Background on the President’s Trip to Intel and Investments in Education

This Friday, the President will travel to Hillsboro, Oregon and visit Intel Corporation where he will tour the world’s most advanced semiconductor manufacturing facility with Intel CEO Paul Otellini. The President will also learn more about Intel’s STEM (Science, Technology, Engineering and Math) education programs and Intel’s efforts to better prepare people to compete for high-tech jobs and be the minds behind the next great inventions.  He will then make remarks about the importance of out-educating the competition in order to win the future.  As he laid out in his State of the Union address and in the Fiscal Year 2012 budget released this week, President Obama believes that in order to win the future for this generation and the next, we must win the race to educate our kids.  His plan calls for key investments in education to grow the economy and create the jobs and industries of the future by doing what America does best – investing in the creativity and imagination of our people.
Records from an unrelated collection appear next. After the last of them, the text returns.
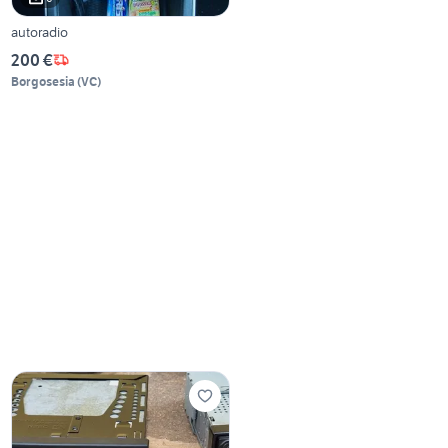
autoradio
200 €
Borgosesia
(
VC
)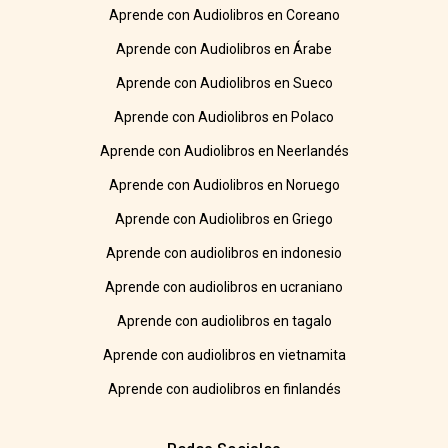
Aprende con Audiolibros en Coreano
Aprende con Audiolibros en Árabe
Aprende con Audiolibros en Sueco
Aprende con Audiolibros en Polaco
Aprende con Audiolibros en Neerlandés
Aprende con Audiolibros en Noruego
Aprende con Audiolibros en Griego
Aprende con audiolibros en indonesio
Aprende con audiolibros en ucraniano
Aprende con audiolibros en tagalo
Aprende con audiolibros en vietnamita
Aprende con audiolibros en finlandés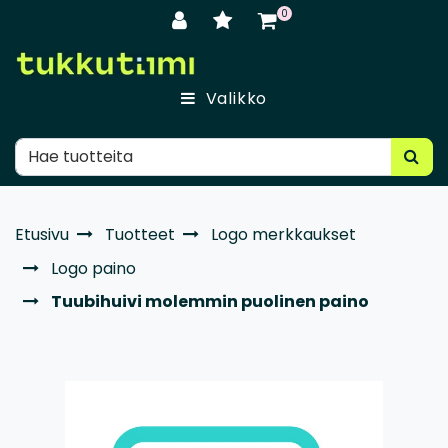
Siirry pääsisältöön
0
Valikko
Etusivu
Tuotteet
Logo merkkaukset
Logo paino
Tuubihuivi molemmin puolinen paino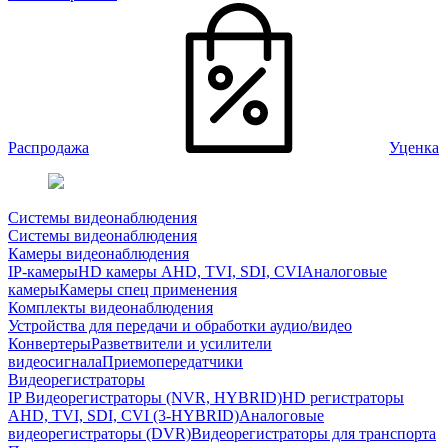
Распродажа
Уценка
Системы видеонаблюдения
Системы видеонаблюдения
Камеры видеонаблюдения
IP-камеры
HD камеры AHD, TVI, SDI, CVI
Аналоговые
камеры
Камеры спец применения
Комплекты видеонаблюдения
Устройства для передачи и обработки аудио/видео
Конвертеры
Разветвители и усилители
видеосигнала
Приемопередатчики
Видеорегистраторы
IP Видеорегистраторы (NVR, HYBRID)
HD регистраторы
AHD, TVI, SDI, CVI (3-HYBRID)
Аналоговые
видеорегистраторы (DVR)
Видеорегистраторы для транспорта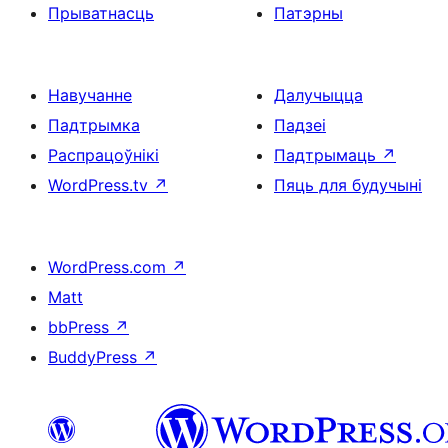
Прыватнасць
Патэрны
Навучанне
Далучыцца
Падтрымка
Падзеі
Распрацоўнікі
Падтрымаць
↗
WordPress.tv
↗
Пяць для будучыні
WordPress.com
↗
Matt
bbPress
↗
BuddyPress
↗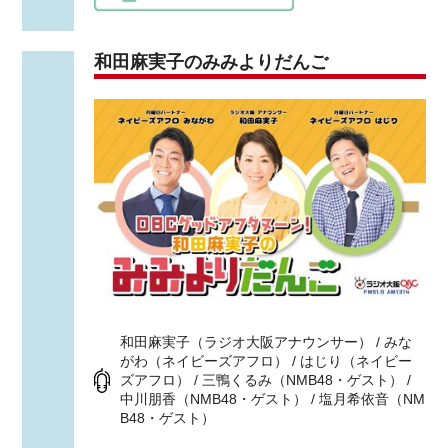
和田麻実子のみみよりだんご
和田麻実子（ラジオ大阪アナウンサー） / みな
がわ（ネイビーズアフロ） / はじり（ネイビー
ズアフロ） / 三鴨くるみ（NMB48・ゲスト） /
中川朋香（NMB48・ゲスト） / 塩月希依音（NM
B48・ゲスト）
Intel has committed to investing more than $6 billion in their U.S.-based manufacturing facilities to support future technology advancements in Arizona and Oregon, creating more than 6,000 construction jobs and more than 800 permanent high-tech jobs. The President’s remarks will also be streamed live at obamawhitehouse.archives.gov/Live.
 
The Administration has made important strides in achieving President Obama’s goal of challenging the status quo in education and driving forward reform in our nation’s schools. Today’s economy demands a workforce that is smart, skilled, creative and equipped for success in a global marketplace. Building on the success of Race to the Top, he is calling on Congress to re-define and right-size the federal role in education, by replacing No Child Left Behind with a new law that raises expectations, challenges failure, rewards success, and provides greater flexibility for schools to innovate and improve results for their students. The President is also pledging to prepare an additional 100,000 science, technology, engineering, and math teachers by the end of the decade. To help restore America’s global leadership in higher education, the President will continue efforts to strengthen the Pell Grant program and is calling on Congress to make permanent his American Opportunity Tax Credit, worth $10,000 for four years of college.
 
Companies like Intel are helping us achieve these important education and innovation goals. They know that government and industry must work together so that America can out-educate, out-build, and out-innovate the rest of world.   Over the past decade, Intel and the Intel Foundation have invested more than $1 billion toward improving education.  In 2010, in conjunction with President Obama’s Educate to Innovate campaign, Intel announced a 10-year, $200 million commitment to advance education in math and science in the U.S. Intel is also one of four founding companies of Change the Equation, a CEO-led initiative designed to answer the president’s call to move the U.S. to the top in science and math education over the next decade.